A Slanted Spinning-Wing Decoy Argument
Spinning-wing duck decoys like the Mojo Mallard have been a topic of much debate for about a decade now. First...
Spinning-wing duck decoys like the Mojo Mallard have been a topic of much debate for about a decade now.
First hailed at the silver bullet for educated ducks (and death on uneducated ones), then made illegal (because they were too effective) in many states, only to be made legal and illegal again and again.
I understand both sides of that argument. They can be very effective at giving incoming waterfowl the confidence to land because they add motion and realism to your spread. Is it an unfair advantage? Maybe.
But I’ve also heard many guides say that because they’re used so much, that birds have become educated to them and, especially in the late season, will cause just as many birds to flare as to drop in.
Here’s what I don’t get. In my home state of Washington, battery-operated equipment is forbidden. No Mojo Mallard.
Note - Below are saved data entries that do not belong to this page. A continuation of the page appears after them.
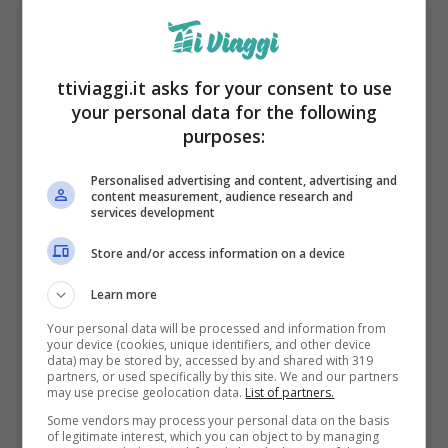
ttiviaggi.it asks for your consent to use
your personal data for the following
purposes:
Personalised advertising and content, advertising and
content measurement, audience research and
services development
Store and/or access information on a device
ragazza che salta nella natura – ttiviaggi.it
Learn more
Quale è allora la ricetta della felicità?
Your personal data will be processed and information from
your device (cookies, unique identifiers, and other device
data) may be stored by, accessed by and shared with 319
La ricerca della felicità è una delle aspirazioni
partners, or used specifically by this site. We and our partners
may use precise geolocation data.
List of partners.
più universali. Tuttavia, raggiungere questa
Some vendors may process your personal data on the basis
of legitimate interest, which you can object to by managing
condizione di benessere interiore non è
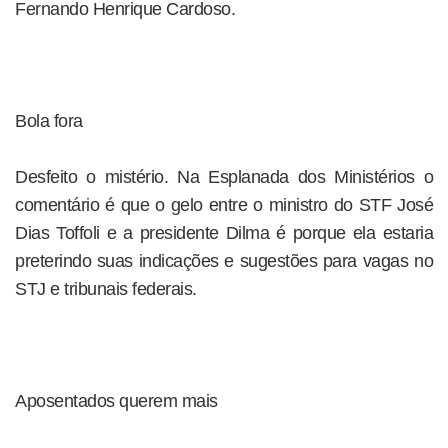
Fernando Henrique Cardoso.
Bola fora
Desfeito o mistério. Na Esplanada dos Ministérios o
comentário é que o gelo entre o ministro do STF José
Dias Toffoli e a presidente Dilma é porque ela estaria
preterindo suas indicações e sugestões para vagas no
STJ e tribunais federais.
Aposentados querem mais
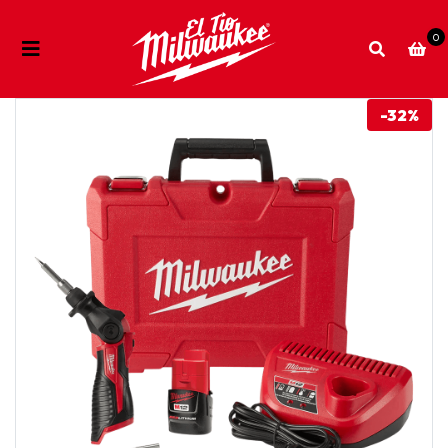
0
-32%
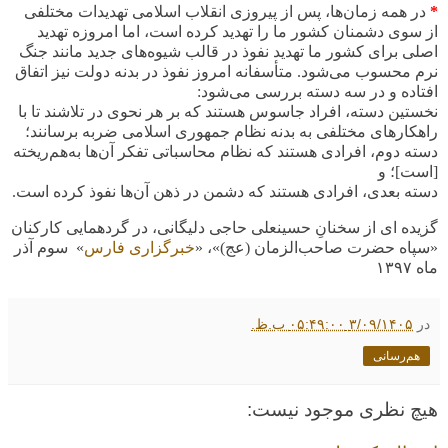
*
در همه زمان‌ها، پس از پیروزی انقلاب اسلامی تهدیدات مختلفی
از سوی دشمنان کشور ما را تهدید کرده است، اما امروزه تهدید
اصلی برای کشور ما تهدید نفوذ در قالب شیوه‌های جدید مانند جنگ
نرم محسوب می‌شود
.
متأسفانه امروز نفوذ در بدنه دولت نیز اتفاق
افتاده و در سه دسته بررسی می‌شود
:
نخستین دسته، افراد جاسوس هستند که بر هر نحوی در تلاشند تا با
راهکارهای مختلفی به بدنه نظام جمهوری اسلامی ضربه برسانند؛
دسته دوم، افرادی هستند که نظام محاسباتی تفکر آن‌ها به‌هم‌ریخته
[است]؛ و
دسته بعدی، افرادی هستند که دشمن در ذهن آن‌ها نفوذ کرده است.
گزیده ای از سخنانِ حسینعلی حاجی دلیگانی، در گردهمایی کارکنان
«سپاه حضرت صاحب‌الزمان (عج)»، «
خبرگزاری فارس
» سوم آذر
ماه
۱۳۹۷
در
۳/۰۹/۱۴۰۵ ۰۵:۴۹:۰۰ ب.ظ.
هم‌رسانی
هیچ نظری موجود نیست:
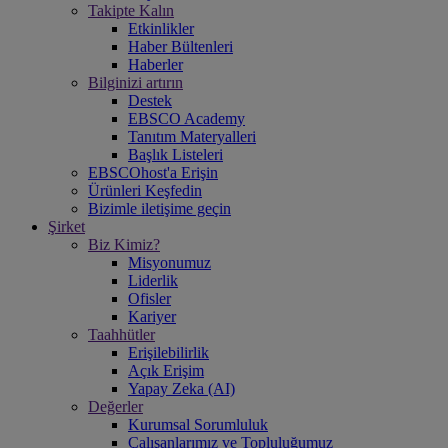
Takipte Kalın
Etkinlikler
Haber Bültenleri
Haberler
Bilginizi artırın
Destek
EBSCO Academy
Tanıtım Materyalleri
Başlık Listeleri
EBSCOhost'a Erişin
Ürünleri Keşfedin
Bizimle iletişime geçin
Şirket
Biz Kimiz?
Misyonumuz
Liderlik
Ofisler
Kariyer
Taahhütler
Erişilebilirlik
Açık Erişim
Yapay Zeka (AI)
Değerler
Kurumsal Sorumluluk
Çalışanlarımız ve Topluluğumuz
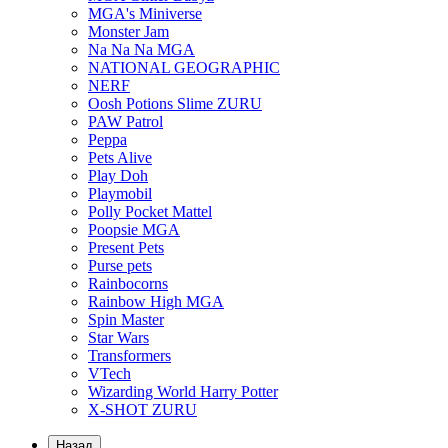
MGA's Miniverse
Monster Jam
Na Na Na MGA
NATIONAL GEOGRAPHIC
NERF
Oosh Potions Slime ZURU
PAW Patrol
Peppa
Pets Alive
Play Doh
Playmobil
Polly Pocket Mattel
Poopsie MGA
Present Pets
Purse pets
Rainbocorns
Rainbow High MGA
Spin Master
Star Wars
Transformers
VTech
Wizarding World Harry Potter
X-SHOT ZURU
Назад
But, those operated with a jerk string or that spin in the wind are perfectly fine.
Maybe I’m missing something, but what’s the difference if the battery is causing the wings to spin or if I’m pulling a string and accomplishing the same thing?
Furthermore, daily limits are set on available resources, season dates, numbers of hunters and a plethora of other info. If I’m allowed to take a limit, what does it matter if I use a battery-operated spinning-wing decoy or one that spins due to the wind? A limit is a limit. Right?